* PAGE TEXT:
“Trail of Tears: A Story of Cherokee Removal” is an exhibition produced by the Cherokee Nation. On view through January 2019 on the second floor of the Smithsonian’s National Museum of the American Indian in Washington, D.C., the exhibition traces the Cherokee Nation from its pre-contact origins in the Southeast, to its forced removal by the U.S. government west of the Mississippi in the 1830s, to its success today as the largest American Indian Nation in the United States.
The Cherokee Trail of Tears is one of the most popular topics in American Indian history in elementary school. Yet, it typically receives only a cursory treatment in textbooks. This 28-panel exhibition and closing video reveals a nation that existed for thousands of years as advanced agriculturalists with a representative form of government. The Cherokee Nation’s sovereignty was recognized by Europe upon contact and later with the United States for hundreds of years. Even after President Andrew Jackson signed the Indian Removal Act in 1830, U.S. Supreme Court John Marshall upheld the Cherokee Nation’s sovereignty in 1832 (Worcester v. Georgia).
The exhibition shows how the Cherokee Nation resisted the Indian Removal Act as statesmen petitioning the U.S. government even in the face violence. In this struggle to remain on their homeland, for the first time in history, a deep division occurred in the Cherokee Nation when prominent Cherokee citizens, without authority or a majority, signed an illegal treaty with the United States ceding all of their lands in the east for lands in the west.
With facts, figures, historical documents and firsthand accounts, the exhibition relays facets of one of the darkest chapters American history—the forced removal of American Indian Nations by the bayonets of federal troops. Of the nearly 16,000 Cherokee people removed to the West, historians estimate 4,000 perished.

* MATERIAL SUPPLIED:
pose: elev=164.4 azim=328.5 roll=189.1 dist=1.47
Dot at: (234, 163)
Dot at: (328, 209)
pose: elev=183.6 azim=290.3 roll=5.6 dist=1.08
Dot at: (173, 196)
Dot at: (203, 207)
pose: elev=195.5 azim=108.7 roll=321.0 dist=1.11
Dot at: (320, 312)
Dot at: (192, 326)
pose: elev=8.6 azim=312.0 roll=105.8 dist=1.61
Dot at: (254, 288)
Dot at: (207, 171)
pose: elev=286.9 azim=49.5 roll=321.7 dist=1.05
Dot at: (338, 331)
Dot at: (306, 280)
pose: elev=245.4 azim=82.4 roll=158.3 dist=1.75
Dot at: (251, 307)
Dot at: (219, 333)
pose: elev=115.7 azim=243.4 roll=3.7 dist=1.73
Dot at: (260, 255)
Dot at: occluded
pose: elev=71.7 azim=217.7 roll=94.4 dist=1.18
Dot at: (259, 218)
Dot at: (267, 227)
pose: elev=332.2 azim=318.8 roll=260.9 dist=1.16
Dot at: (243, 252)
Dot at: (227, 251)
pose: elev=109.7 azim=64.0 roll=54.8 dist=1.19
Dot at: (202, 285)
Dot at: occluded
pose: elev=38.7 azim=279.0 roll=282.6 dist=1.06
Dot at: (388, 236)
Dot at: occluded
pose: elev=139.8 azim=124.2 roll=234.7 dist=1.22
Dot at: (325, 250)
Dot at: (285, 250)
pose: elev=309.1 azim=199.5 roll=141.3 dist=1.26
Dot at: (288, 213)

* THINGS TO DO:
a – Name every kind of material that the Trail of Tears exhibition text says the exhibition uses to convey its history.
b – Carry the Trail of Tears exhibition text forward, picking up after its final sentence.

* RESPONSES IN ORDER:
a – Facts, figures, historical documents and firsthand accounts.

b –
As traumatic as the journey west was, the history of the Cherokee does not end with it. The exhibition continues to show how the Cherokee Nation reunited and reasserted its sovereignty in the western territory without dividing despite the Civil War, more repressive U.S. policies against American Indian Nations, including the Allotment Act of 1887 (requiring individual ownership of tribal lands) and the 1988 Curtis Act (stripping Native Nations of their courts), and forced cessation of more land to make way for the state of Oklahoma.
The exhibition concludes with the beginning of an era in American Indian history known as “Self-determination” starting with President Richard Nixon in 1970, and continuing until today. In 1971, the Cherokee Nation government was reinstated, and for the first time in 70 years, the Cherokee people were able to elect a principal chief. Today the Cherokee Nation is the largest federally recognized American Indian Nation with more than 355,000 citizens, 100,000 of whom live on the Nation’s 7,000-square-mile jurisdiction in northeast Oklahoma.
“Trail of Tears: A Story of Cherokee Removal,” complementing two of the museum’s long-term exhibitions—“Nation to Nation” and “Americans”—tells the Cherokee story of removal and perseverance.
“Trail of Tears: A Story of Cherokee Removal” is supported by the Cherokee Nation and Cherokee Nation Businesses LLC.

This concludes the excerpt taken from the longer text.